Его даже нельзя было считать призраком в полном понимании этого слова. Просто душой, попавшей в естественный посмертный круговорот.

– Попрощайся с родными, – Игорь произнёс это одними губами, но его поняли. Парень, слегка успокоившийся, кивнул и, нерешительно помявшись, покинул кухню.

– Он тут? – Макар смотрел чужим, острым взглядом. Профессиональным. Непривычным.

– Был, – кивнул Игорь, отводя глаза. С таким Макаром иметь дело было неприятно. – Но я сказал ему уходить.

Друг открыл рот. В его глазах мелькнуло что-то яростное и жёсткое, но поймав взгляд Игоря, Макар внезапно успокоился и кивнул:

– Если ты считаешь, что он не может нам помочь, то ладно.

– Они не помнят подробности своей смерти. Те, кто готовится идти дальше. Видимо, защитный механизм психики. Если вспоминают, начинают желать мести, или жалеть себя и завидовать живым. Так появляются неупокоенные души.

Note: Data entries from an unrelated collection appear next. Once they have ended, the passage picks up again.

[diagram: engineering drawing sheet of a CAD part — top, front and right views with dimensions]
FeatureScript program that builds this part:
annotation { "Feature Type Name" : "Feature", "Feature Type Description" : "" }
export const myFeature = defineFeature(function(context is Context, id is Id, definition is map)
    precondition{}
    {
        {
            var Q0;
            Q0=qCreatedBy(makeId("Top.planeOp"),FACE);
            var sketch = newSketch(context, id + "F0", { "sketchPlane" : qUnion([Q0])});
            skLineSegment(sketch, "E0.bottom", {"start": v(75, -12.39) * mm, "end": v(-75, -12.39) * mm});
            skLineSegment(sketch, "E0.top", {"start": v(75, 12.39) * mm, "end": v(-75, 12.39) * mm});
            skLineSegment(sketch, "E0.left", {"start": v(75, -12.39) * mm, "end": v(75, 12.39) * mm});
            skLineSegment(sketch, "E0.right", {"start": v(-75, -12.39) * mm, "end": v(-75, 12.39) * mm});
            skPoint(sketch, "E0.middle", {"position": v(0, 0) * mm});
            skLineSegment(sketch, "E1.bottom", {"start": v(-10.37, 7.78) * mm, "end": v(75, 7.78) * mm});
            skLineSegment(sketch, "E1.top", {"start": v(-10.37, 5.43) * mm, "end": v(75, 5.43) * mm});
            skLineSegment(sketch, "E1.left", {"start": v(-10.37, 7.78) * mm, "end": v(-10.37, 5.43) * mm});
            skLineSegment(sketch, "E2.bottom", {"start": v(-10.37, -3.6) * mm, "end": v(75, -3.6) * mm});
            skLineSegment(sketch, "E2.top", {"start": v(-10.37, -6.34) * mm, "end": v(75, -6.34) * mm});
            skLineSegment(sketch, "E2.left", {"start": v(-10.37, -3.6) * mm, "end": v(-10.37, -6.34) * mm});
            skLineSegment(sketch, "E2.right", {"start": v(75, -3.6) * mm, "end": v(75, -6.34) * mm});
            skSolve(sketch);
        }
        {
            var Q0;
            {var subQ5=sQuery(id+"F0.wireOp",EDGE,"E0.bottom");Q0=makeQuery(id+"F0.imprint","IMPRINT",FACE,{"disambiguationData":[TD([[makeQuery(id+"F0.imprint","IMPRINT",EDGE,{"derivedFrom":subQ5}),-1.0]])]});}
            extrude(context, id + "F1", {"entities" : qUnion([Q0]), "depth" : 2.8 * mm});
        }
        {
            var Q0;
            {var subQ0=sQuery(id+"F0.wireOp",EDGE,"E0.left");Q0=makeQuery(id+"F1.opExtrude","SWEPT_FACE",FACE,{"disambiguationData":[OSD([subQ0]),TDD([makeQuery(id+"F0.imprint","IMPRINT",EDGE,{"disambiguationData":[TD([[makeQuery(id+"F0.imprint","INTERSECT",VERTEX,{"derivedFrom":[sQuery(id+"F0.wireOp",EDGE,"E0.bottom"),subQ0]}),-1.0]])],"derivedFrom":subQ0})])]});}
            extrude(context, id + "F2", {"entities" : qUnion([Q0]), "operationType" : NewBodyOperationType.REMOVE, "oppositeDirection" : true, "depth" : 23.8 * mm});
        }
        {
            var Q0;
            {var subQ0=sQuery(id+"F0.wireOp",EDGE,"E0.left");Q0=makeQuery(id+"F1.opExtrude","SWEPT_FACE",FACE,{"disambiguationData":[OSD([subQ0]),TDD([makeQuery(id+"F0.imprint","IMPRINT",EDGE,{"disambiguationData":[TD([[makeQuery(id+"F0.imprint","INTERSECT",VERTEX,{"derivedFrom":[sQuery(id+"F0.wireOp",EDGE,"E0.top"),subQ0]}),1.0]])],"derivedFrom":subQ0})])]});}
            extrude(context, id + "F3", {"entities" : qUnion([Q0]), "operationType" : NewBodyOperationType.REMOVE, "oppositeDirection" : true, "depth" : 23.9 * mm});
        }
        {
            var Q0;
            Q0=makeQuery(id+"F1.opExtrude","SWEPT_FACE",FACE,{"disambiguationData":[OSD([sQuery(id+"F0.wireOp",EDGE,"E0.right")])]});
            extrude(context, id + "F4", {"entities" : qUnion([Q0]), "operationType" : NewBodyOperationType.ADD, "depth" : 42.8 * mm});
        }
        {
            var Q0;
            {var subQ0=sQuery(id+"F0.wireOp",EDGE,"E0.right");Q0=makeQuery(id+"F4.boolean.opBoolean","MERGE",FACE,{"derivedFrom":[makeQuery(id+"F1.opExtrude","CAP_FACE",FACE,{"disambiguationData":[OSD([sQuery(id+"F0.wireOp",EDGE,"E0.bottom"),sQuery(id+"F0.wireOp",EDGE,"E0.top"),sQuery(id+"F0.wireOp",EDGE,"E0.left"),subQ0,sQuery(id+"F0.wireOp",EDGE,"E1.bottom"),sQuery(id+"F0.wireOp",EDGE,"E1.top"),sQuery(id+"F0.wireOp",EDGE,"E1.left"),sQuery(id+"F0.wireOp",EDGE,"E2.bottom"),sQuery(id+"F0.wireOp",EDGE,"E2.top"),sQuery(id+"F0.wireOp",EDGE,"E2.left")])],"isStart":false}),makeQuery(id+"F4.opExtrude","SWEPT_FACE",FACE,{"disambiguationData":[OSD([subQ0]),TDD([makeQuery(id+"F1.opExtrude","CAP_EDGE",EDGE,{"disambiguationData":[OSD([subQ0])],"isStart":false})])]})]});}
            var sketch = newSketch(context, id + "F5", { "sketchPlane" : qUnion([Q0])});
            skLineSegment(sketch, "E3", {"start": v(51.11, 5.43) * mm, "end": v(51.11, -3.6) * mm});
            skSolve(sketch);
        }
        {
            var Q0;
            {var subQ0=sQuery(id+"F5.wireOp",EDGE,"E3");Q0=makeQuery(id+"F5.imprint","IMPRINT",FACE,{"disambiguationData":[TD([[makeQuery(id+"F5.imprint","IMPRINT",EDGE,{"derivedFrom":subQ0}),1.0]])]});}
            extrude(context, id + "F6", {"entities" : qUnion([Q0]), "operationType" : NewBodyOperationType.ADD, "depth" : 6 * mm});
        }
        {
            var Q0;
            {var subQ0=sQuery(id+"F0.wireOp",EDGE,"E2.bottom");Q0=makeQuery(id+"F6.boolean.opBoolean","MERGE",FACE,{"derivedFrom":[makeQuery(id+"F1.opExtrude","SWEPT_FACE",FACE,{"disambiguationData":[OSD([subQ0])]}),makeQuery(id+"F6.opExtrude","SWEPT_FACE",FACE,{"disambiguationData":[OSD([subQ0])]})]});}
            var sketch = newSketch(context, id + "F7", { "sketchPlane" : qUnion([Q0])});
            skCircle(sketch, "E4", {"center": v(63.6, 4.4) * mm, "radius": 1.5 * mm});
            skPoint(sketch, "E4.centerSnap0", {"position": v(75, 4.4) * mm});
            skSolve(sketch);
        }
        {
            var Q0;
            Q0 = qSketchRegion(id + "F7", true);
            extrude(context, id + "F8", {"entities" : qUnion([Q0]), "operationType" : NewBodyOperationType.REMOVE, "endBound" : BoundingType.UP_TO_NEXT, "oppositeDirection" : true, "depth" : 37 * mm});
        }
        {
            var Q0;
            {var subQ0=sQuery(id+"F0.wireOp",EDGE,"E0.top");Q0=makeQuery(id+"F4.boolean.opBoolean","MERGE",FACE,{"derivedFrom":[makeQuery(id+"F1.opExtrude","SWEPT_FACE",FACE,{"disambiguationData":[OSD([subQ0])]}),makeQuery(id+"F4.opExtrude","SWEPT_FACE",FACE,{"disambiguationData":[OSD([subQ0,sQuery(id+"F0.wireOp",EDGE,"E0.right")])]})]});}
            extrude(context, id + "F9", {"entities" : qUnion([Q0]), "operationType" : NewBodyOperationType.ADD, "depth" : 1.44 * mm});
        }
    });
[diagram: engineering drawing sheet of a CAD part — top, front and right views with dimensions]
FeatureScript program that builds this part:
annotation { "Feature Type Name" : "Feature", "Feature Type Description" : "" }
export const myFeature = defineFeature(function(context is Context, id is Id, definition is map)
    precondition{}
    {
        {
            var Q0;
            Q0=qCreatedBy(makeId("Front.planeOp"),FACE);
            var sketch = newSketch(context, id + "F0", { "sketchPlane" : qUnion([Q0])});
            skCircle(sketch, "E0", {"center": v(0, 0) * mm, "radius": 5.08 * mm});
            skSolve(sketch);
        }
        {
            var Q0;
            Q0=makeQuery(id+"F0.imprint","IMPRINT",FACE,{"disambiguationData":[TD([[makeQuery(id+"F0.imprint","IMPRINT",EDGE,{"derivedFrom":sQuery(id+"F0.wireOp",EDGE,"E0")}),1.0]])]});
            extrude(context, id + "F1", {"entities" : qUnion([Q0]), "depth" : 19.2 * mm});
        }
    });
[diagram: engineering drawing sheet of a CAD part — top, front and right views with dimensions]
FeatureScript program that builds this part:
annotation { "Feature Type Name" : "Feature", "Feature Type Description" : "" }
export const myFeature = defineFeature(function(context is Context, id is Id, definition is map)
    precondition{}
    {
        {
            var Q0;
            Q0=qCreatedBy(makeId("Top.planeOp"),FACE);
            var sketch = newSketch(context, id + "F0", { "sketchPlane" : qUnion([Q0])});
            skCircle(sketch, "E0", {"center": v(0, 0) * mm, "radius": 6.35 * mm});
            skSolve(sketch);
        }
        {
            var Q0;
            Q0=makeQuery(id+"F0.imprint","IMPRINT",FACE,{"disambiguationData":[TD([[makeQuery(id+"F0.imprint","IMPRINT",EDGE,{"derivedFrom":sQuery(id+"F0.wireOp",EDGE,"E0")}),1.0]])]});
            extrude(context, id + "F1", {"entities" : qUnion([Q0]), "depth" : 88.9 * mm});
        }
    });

В коридоре послышался шум, тихие голоса, а следом жалобный женский плач. Мужчины, не сговариваясь, бросились в коридор. Игорь понял кого увидит ещё до того, как тусклая подъездная лампа выхватила из полумрака круглое, обрамленное светлыми кудряшками лицо Нинкиной подруги.

Света замерла, вглядываясь в их лица, а потом бросилась к Макару, зарывшись мокрым лицом куда-то в район его груди и сотрясаясь от рыданий. Тот неловко погладил девочку по голове, бормоча что-то успокаивающе-ласковое и бросил на Игоря умоляющий взгляд.

– Пойду посмотрю записку. Я видел её на столе, – Игорь сделал вид, что не уловил просьб о помощи. Во-первых, не любил иметь дело с плачущими женщинами, пускай и маленькими. Во-вторых, это была месть за неприятные мгновения в компании Макара-на-службе.

Но Светка… Вот тебе и проблемы с родителями. Нужно будет сказать Нине. Пусть поддержит. И вразумит.

Игорь остановился посреди кухни как вкопанный, чувствуя острую нехватку воздуха. А ведь Нино её ровесница. Она уже не та маленькая девочка, которая облазила все деревья в окрестностях, мастерила рогатки и гоняла в футбол с соседской шпаной. Она красится, часами вертится у зеркала и, наверное, уже интересуется противоположным полом не в качестве товарищей для игр. И еë бестолковый брат совершенно не знает, что со всем этим делать.

Игорь практически развернулся на выход, но вспомнил, что время перевалило за полночь и Нина, скорее всего, уже видит десятый сон. Вряд ли она готова прервать его, чтобы выслушать какой дурак её брат и как сильно он будет стараться это исправить.

Записка и правда лежала на столе. На вид совершенно обычный лист А4, сложенный пополам и заполненный мелким убористым почерком. На ощупь он оказался неожиданно мерзким. Могильно-холодным и как будто скользким.